Cosa si chiede: Trascrivi parola per parola il passo del brano sul cambiamento che va da "Ma in questo" a "dentro questa saggezza.".

Brano da leggere:
■ ■ ■ ■ ■

Cosa e come ci fa capire che c’è qualcosa da cambiare?
Anche il tuo disagio di vivere. Se hai un disagio di vivere, tu ti domandi questo disagio da dove deriva. Può darsi che derivi dal fatto che sei appunto in battaglia, perché cambiare non è un adattamento, perché l’adattamento spegne il fuoco. Tu non hai più fuoco, ti sei adattato. Quindi il tuo disagio non ti esprime, non elimina le malinconie che hai, non elimina quei momenti meravigliosi in cui puoi ammirare, estraniarti da tutto e guardare un cielo, guardare l’azzurro, oppure il cupo delle nuvole e così via. Tu non ti estranei così, ma ti estranei nel momento in cui non guardi niente o guardi soltanto gli altri fatti come te.

Ma in questo cammino di cambiamento, di cui si è parlato fino ad ora, l’uomo non è da solo. In che relazione è con il resto del mondo? In che relazione è con la storia?
La relazione resta. È importante che tu ti colleghi, ti metti in relazione. Cominci a fare questo percorso di assestamento di te stesso, di rafforzamento delle tue qualità, delle qualità che tu reputi le migliori per te. Poi, puoi propagare questo alcunché, come puoi tenertelo per te stesso. La saggezza non è un fatto esportabile. La saggezza funziona innanzitutto se ha toccato te stesso; se non ha toccato te stesso non può toccare l’altro. L’altro la vedrà nel modo in cui parli anche di cose apparentemente lontane; anzi se ne accorgerà di più che se tu parli di saggezza espressamente, come ne sto parlando io, se fai atti che siano dentro questa saggezza.

■ ■ ■ ■ ■

Materiale fornito:
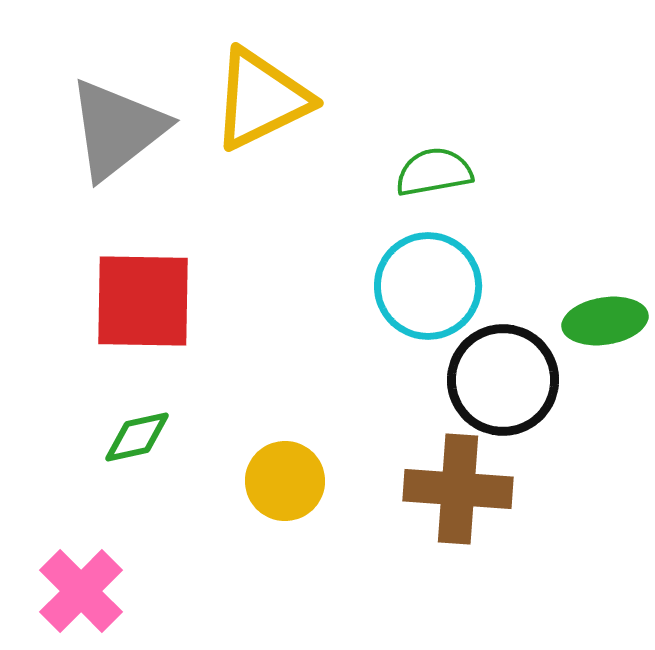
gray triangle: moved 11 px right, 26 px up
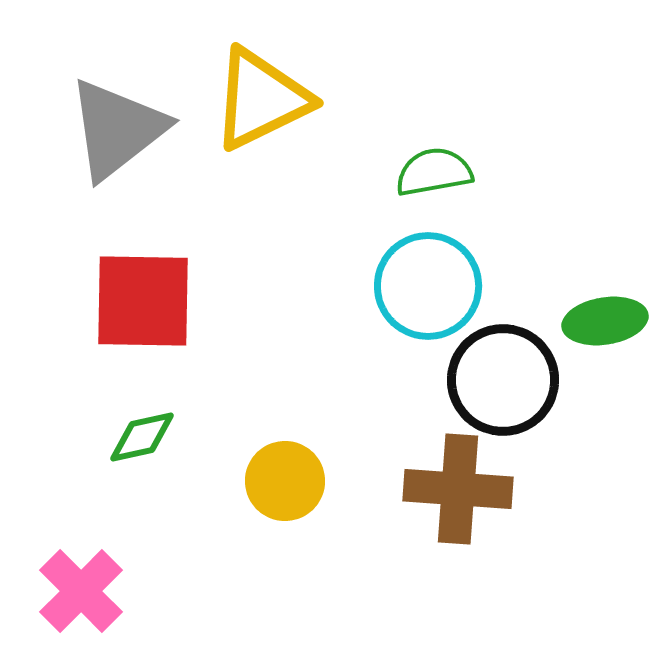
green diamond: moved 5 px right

■ ■ ■ ■ ■

Ecco la risposta:
Ma in questo cammino di cambiamento, di cui si è parlato fino ad ora, l’uomo non è da solo. In che relazione è con il resto del mondo? In che relazione è con la storia?
La relazione resta. È importante che tu ti colleghi, ti metti in relazione. Cominci a fare questo percorso di assestamento di te stesso, di rafforzamento delle tue qualità, delle qualità che tu reputi le migliori per te. Poi, puoi propagare questo alcunché, come puoi tenertelo per te stesso. La saggezza non è un fatto esportabile. La saggezza funziona innanzitutto se ha toccato te stesso; se non ha toccato te stesso non può toccare l’altro. L’altro la vedrà nel modo in cui parli anche di cose apparentemente lontane; anzi se ne accorgerà di più che se tu parli di saggezza espressamente, come ne sto parlando io, se fai atti che siano dentro questa saggezza.